Distribution: Fedora Core 1 Hardware Environment: Kernel: 2.6.x, vanilla, untainted, compiled with GCC 3.4.2 and GCC 2.95 vanilla CPU: Intel Pentium 3 EB (FSB 133MHz) MB: Asus P3V Via Apollo Pro 133 FSB 133MHz RAM: Hyudai 256Mb PCI 133 running @ 133MHz IDE0 channel: UDMA Mode 66Mbytes/sec (hda - Seagate 120Gb, hdb - Seagate 20Gb) IDE1 channel: UDMA Mode 33Mbytes/sec (hdc - Sony CRX320E, hdd - Mitsumi) Problem Description: Steps to reproduce: When reading files at maximum speed (no background processes/tasks running even at runlevel 1 with only init and bash in memory) either from filesystem or directly from /dev/hd? devices CPU load is 100% with IO wait around 60%. The same happens when copying files within hda or hdb or from hda to hdb and vica versa. Tested with: dd if=/dev/hda of=/dev/null bs=10M dd if=/mnt/hda1/somefile of=/dev/null bs=10M cp /mnt/hda1/somefile /mnt/hda1/othername cp /mnt/hda1/somefile /mnt/hdb/ Windows XP Professional SP2 consumes around 92% CPU when copying files between two HDDs on the same IDE cable and around 50% when reading/writing files. Expected results: CPU load as in Windows XP or less (otherwise what for is DMA intended for). This situation happpens even if I leave the only hda device (with all others unplugged). /dev/proc entries and lspci -vvv output are attached
Created attachment 3678 [details] different /proc information
I can't reproduce these results. Are you using 'top'? Do you have up-to-date procps package? AFAIR Fedora Core 1 is not 2.6 ready ie. it has procps-2.0.17 while procps-3.2.0 is required.

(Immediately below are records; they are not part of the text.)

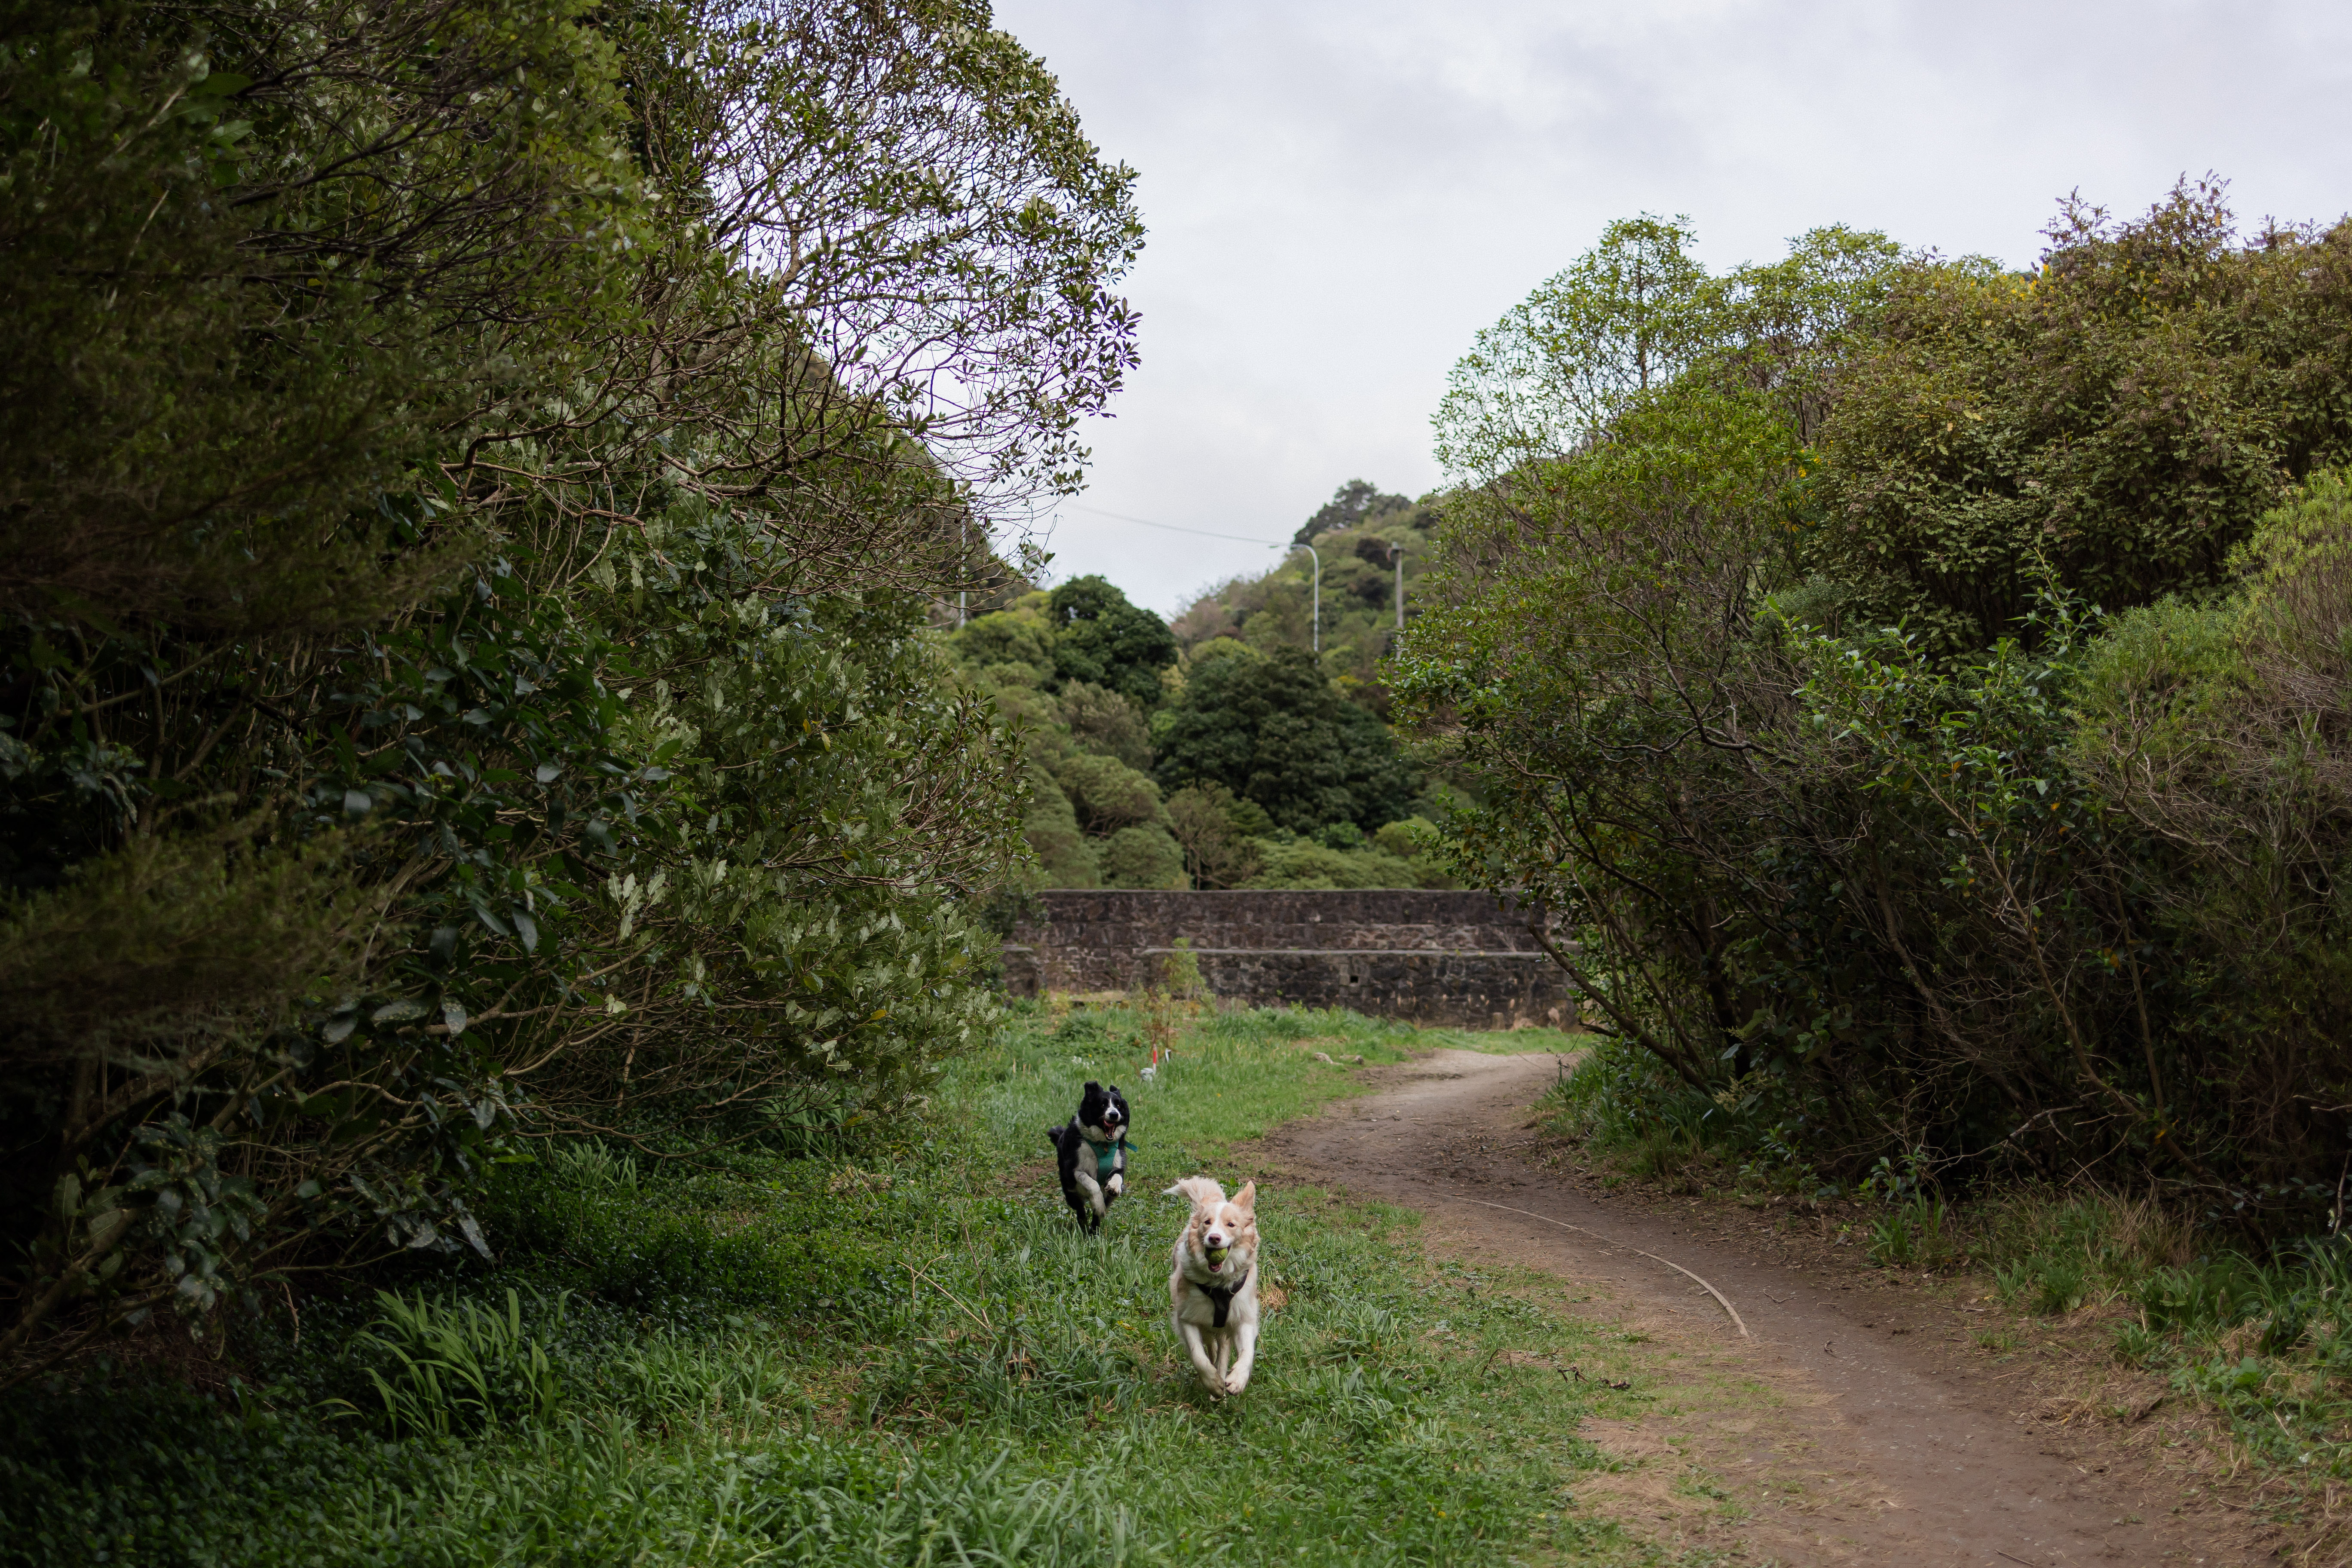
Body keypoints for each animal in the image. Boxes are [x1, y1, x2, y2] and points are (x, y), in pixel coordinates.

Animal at [1049, 1086, 1129, 1231]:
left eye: (1119, 1105)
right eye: (1103, 1105)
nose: (1114, 1115)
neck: (1102, 1144)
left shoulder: (1119, 1162)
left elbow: (1118, 1176)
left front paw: (1114, 1188)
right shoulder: (1073, 1170)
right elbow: (1092, 1183)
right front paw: (1098, 1204)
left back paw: (1094, 1230)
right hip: (1070, 1192)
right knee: (1080, 1209)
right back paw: (1084, 1226)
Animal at [1162, 1175, 1260, 1401]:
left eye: (1231, 1225)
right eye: (1207, 1223)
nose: (1214, 1238)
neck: (1218, 1282)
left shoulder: (1243, 1315)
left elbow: (1248, 1352)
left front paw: (1237, 1380)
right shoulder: (1189, 1316)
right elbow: (1198, 1355)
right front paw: (1213, 1383)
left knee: (1222, 1350)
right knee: (1212, 1347)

I used both procps versions and they are all giving the same information. I also rebooted in kernel 2.4.27-pre3 and CPU load in it is only 60% on most heavy I/O operations
*** This bug has been marked as a duplicate of 3049 ***
damn, should be #3094 :)
*** This bug has been marked as a duplicate of 3094 ***
My bug is _not_ related to bug number 3420. I don't use i2c drivers at all. It is POSSIBLY related to bug number 3094 but I don't see to be any similar. Please, reopen
Isn't too high I/O load something similar?